Publicity and confidentiality

What publicity is given to the process and how do you protect commercial information, including business secrets, from disclosure?

The Commission has fixed the form and content of the public announcement of the concentrations subject to pre-merger control by the notifying party in the daily press. This announcement should take place immediately after notification. This announcement is also uploaded to the Commission’s website so that any interested party may submit observations or information on the notified concentration.

The decisions of the Commission are published in the Government Gazette. Commercial information, including business secrets, are protected from disclosure under article 28 of the Regulation of Operation and Administration of the Competition Commission.

Cross-border regulatory cooperation

Do the authorities cooperate with antitrust authorities in other jurisdictions?

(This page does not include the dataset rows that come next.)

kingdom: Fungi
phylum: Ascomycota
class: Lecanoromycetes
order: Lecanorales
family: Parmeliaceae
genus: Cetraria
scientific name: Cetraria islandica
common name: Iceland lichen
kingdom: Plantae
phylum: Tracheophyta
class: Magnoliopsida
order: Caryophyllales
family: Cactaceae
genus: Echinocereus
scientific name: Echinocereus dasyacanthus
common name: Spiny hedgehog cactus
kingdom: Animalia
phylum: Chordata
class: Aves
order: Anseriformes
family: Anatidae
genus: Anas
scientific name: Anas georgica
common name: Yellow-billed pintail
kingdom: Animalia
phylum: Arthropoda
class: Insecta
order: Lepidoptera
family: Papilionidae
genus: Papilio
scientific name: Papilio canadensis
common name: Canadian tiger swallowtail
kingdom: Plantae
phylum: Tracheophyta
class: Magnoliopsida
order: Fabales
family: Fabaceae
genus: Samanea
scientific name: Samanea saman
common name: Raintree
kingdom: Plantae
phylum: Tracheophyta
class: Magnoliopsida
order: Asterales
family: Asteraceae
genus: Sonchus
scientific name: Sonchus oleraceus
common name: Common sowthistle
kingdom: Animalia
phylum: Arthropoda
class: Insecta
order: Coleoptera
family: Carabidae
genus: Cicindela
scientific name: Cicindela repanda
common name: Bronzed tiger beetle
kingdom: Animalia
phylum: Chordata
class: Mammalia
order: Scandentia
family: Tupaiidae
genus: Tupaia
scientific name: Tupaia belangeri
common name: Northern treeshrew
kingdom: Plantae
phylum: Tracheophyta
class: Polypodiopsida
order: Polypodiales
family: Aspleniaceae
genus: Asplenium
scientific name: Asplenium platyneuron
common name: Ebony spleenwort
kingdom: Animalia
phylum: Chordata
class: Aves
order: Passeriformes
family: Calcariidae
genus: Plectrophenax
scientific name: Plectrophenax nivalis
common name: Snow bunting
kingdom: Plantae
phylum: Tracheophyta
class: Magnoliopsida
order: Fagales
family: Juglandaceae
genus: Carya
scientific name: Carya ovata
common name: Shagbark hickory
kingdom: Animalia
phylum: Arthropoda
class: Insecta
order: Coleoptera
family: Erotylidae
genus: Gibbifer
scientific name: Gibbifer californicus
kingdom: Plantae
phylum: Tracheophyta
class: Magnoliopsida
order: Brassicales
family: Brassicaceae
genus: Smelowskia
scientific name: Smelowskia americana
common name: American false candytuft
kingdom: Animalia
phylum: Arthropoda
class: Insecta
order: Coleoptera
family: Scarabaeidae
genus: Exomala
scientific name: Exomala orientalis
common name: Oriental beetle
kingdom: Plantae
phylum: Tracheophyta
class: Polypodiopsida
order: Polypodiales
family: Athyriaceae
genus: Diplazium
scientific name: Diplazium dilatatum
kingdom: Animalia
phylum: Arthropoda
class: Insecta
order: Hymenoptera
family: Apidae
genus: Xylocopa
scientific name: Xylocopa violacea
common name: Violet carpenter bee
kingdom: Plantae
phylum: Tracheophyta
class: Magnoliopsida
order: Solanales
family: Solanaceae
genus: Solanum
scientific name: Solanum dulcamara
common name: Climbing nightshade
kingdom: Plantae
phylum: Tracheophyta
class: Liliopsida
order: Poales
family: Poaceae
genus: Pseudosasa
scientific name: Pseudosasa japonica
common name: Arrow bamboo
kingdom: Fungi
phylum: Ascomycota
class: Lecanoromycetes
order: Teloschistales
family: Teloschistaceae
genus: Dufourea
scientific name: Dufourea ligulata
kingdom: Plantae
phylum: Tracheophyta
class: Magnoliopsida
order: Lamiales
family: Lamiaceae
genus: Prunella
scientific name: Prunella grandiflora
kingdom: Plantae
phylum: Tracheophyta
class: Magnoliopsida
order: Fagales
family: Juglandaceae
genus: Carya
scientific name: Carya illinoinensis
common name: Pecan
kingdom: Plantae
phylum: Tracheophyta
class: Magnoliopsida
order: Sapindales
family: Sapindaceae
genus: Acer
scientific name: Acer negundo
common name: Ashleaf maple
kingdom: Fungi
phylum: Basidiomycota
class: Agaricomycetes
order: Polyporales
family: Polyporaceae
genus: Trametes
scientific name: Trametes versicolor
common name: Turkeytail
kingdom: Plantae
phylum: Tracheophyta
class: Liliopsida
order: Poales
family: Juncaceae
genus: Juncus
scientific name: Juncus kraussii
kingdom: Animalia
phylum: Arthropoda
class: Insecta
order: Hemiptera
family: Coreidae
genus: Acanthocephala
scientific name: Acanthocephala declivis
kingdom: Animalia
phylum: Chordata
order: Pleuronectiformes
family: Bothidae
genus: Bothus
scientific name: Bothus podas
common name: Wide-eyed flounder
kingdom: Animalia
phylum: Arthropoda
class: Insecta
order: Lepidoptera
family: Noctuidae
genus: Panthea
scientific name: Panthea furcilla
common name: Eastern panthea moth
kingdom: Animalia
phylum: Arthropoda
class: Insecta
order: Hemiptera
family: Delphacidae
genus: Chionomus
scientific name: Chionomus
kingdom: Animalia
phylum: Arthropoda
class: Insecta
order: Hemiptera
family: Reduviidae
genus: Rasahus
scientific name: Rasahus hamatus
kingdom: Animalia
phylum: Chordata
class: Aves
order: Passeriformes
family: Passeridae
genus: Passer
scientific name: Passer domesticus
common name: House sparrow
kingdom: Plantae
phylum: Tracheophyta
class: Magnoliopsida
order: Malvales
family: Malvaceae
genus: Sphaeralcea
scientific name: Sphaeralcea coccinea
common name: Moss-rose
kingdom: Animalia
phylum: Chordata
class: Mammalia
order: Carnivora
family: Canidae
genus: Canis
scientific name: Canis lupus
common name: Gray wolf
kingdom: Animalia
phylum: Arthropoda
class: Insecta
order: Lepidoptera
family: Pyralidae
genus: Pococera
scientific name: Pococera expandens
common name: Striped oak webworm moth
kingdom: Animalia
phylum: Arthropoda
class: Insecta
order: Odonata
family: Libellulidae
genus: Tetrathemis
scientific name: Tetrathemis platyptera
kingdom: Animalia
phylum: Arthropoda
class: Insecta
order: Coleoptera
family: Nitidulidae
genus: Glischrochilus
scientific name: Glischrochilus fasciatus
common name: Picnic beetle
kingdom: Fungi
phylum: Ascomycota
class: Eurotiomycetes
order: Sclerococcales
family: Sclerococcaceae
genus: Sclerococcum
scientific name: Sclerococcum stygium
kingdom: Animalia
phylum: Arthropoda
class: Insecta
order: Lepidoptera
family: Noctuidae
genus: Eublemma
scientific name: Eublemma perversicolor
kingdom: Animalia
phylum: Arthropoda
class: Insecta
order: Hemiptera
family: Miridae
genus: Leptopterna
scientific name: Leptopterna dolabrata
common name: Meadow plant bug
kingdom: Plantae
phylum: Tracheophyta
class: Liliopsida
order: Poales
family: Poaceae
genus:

Under the Competition Law, the Commission assists the European Commission in investigations carried out on the basis of EU provisions. Decisions of antitrust authorities of other member states play a crucial role in the Commission’s assessment of the concentration. The Commission keeps records of concentrations subject to multiple filings in the context of the Network of European Competition Authorities (ECAs) and cooperates with ECAs regarding merger control.

Judicial review

Available avenues

What are the opportunities for appeal or judicial review?

Decisions of the Commission are subject to appeal before the Administrative Appeal Court of Athens. This appeal does not automatically suspend the enforcement of the contested decision, but a petition to this effect may be submitted to the Appeal Court, which may grant a suspension of the whole or part of the appealed decision, provided serious reasons exist. If the appealed decision imposes a fine, the Appeal Court may suspend only up to 80 per cent of the fine.

A recourse for judicial review of the Appeal Court’s decision may be filed before the supreme administrative court, the Council of State, on points of law and procedure.

The Commission seems to recognise the possibility for third parties to request by way of a petition to the Commission the revocation of a decision it has issued approving a concentration, if this decision has been based on inaccurate or misleading information. In such case, the Commission may issue a new decision. However, this possibility is only available if the applicant can invoke a specific damage that it will suffer as a result of the approved concentration and a causal link between such damage and the issued decision.

Time frame

What is the usual time frame for appeal or judicial review?

The time frame for an appeal before the Appeal Court is 60 days from the decision being served to the parties concerned. The term for recourse before the Council of State is 60 days from the Appeal Court’s decision being served. It may take more than a year for the Appeal Court to deliver its decision and even longer for the Council of State.

Enforcement practice and future developments

Enforcement record

What is the recent enforcement record and what are the current enforcement concerns of the authorities?

The Commission has, to date, never prohibited a foreign-to-foreign merger, but has imposed fines for failure to notify and for early closing.

Given the increased concentration occurring in the supermarket sector, the Commission had the opportunity in 2014-2015 to deal with a number of transactions in this sector that were approved at Phase I.

Reform proposals

Are there current proposals to change the legislation?

There have been no developments in merger control legislation the past year.

Update and trends

Key developments of the past year

What were the key cases, decisions, judgments and policy and legislative developments of the past year?

Key developments of the past year36 What were the key cases, decisions, judgments and policy and legislative developments of the past year?

The President of the Commission has changed in 2019, following the expiry of the term of office of Mr Dimitris Kiritsakis. Since January 2019, the President is Mrs Vasiliki Thanou, previously President of the Supreme Court. Also, two new rapporteurs have been appointed, Mr Ioannis Pavlovits and Mr Ioannis Stefatos, while the other two are Mr Nicolaos Zevgolis and Mr Panagiotis Fotis. The Vice President is Mrs Anna Nakou.